La trêve hivernale des expulsions locatives commencera le 31 octobre. D’ici là, comme chaque année, les bailleurs vont tenter de multiplier les recours à la force. La plus grande vigilance est de mise pour tous les cas que nous connaissons. Au moindre signe avant-coureur, mobilisons famille, voisins, militants pour mettre en échec l’expulsion.

Pendant ce temps, le Parlement examine le budget de l’Etat pour 2008 en commençant par sa partie « recettes ». Le dispositif de crédit d’impôt sur les intérêts des prêts immobiliers, lancé dans le « paquet fiscal » de l’été y est encore aggravé. Nous disposons maintenant de chiffres plus précis sur le coût de cette mesure scandaleuse. 

On s’en souvient, le Conseil constitutionnel a annulé le bénéfice rétroactif du crédit d’impôt pour les emprunts contractés avant l’élection présidentielle. La promesse de Sarkozy était bien un mensonge sauf à imaginer qu’il ignorait son inconstitutionnalité.

Pour « compenser », le gouvernement a décidé de doubler le crédit d’impôt, de 20 à 40% pour la première année de remboursement. Il reste de 20% pour les quatre suivantes. C'est-à-dire que les acheteurs de leur résidence principale pourront déduire de leur impôt sur le revenu 40% puis 20% du remboursement des intérêts de leur emprunt, jusqu’à 3000 euros la 1ère année par exemple pour un couple sans enfants.

Cette mesure est d’abord injuste. Elle bénéficie davantage aux ménages les plus aisés qui empruntent plus pour acheter un logement plus cher et qui payent l’impôt sur le revenu.

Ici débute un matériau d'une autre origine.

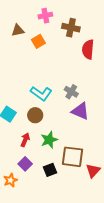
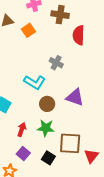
gray cross: (71, 92) -> (56, 63), moved
brown circle: (35, 115) -> (47, 104), moved
green star: (49, 140) -> (46, 128), turned 30
black square: (50, 170) -> (48, 158), turned -32

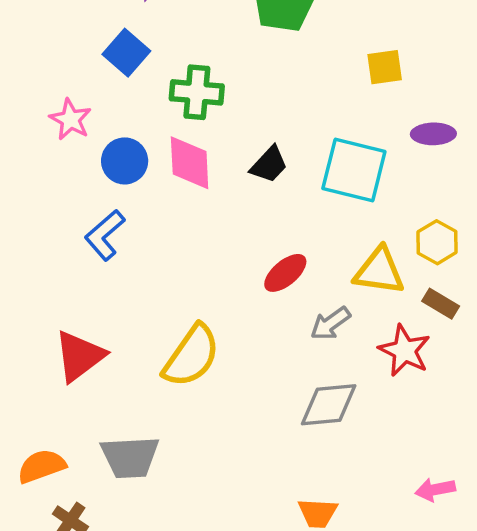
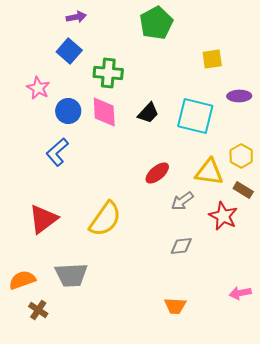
gray diamond: (329, 405) -> (181, 246), size x0.7

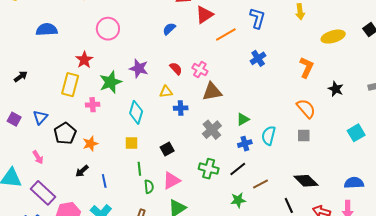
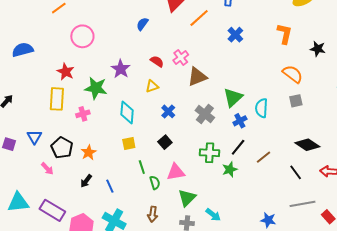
purple star: (139, 68) -> (121, 69), turned 30
pink cross: (200, 70) -> (181, 58), turned 35
green star: (111, 82) -> (96, 88), turned -30
blue cross: (181, 108) -> (168, 111), moved, turned -32
green triangle: (243, 119) -> (233, 97), size x1.5
pink arrow: (38, 157) -> (47, 169), moved
pink triangle: (171, 181) -> (176, 172), turned 30
green star: (238, 200) -> (230, 169), moved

Mais, même ces familles risquent de ne pas s’y retrouver.

Les effets économiques du crédit d’impôt tendent en effet, d’une part, à encourager les banques à relever leurs taux d’intérêt, comme cela a déjà commencé, d’autre part à soutenir les prix du marché spéculatif de l’immobilier.

 

En clair, les seuls vrais gagnants sont la finance et la spéculation. Comment oser présenter cela comme une réponse à la crise du logement ? Mais on connaît la devise secrète de Sarkozy et de son gouvernement : « plus c’est gros, plus ça passe ».

Et pour être gros, c’est gros ! La mesure est extrêmement coûteuse pour la collectivité. Selon les chiffres de la direction générale des impôts, en plein régime à partir de 2012, elle grèvera le budget de plus de 4,5 milliards d’euros par an. Ce chiffre représente plus de la moitié du budget de l’Etat consacré à la Ville et au logement : 7,2 milliards d’euros cette année. La pénurie de moyens pour le logement social, les restrictions des aides sociales au logement ont bien une contrepartie : les cadeaux aux plus riches, aux banques et aux spéculateurs.

Sarkozy se précipite pour engager les Français dans le modèle anglo-saxon « libéral » de la « société de propriétaires », au moment même où celui s’effondre. Les ménages surendettés font les frais de la crise des « subprimes », de l’explosion de la bulle immobilière. Leurs économies issues de leur travail partent en fumée. Leurs conditions de logement se dégradent.

Dénoncer le scandale du « crédit d’impôt » est un argument supplémentaire dans nos luttes pour le logement social et son financement, contre les hausses de loyer, contre la spéculation immobilière, pour le droit à un logement digne pour tous.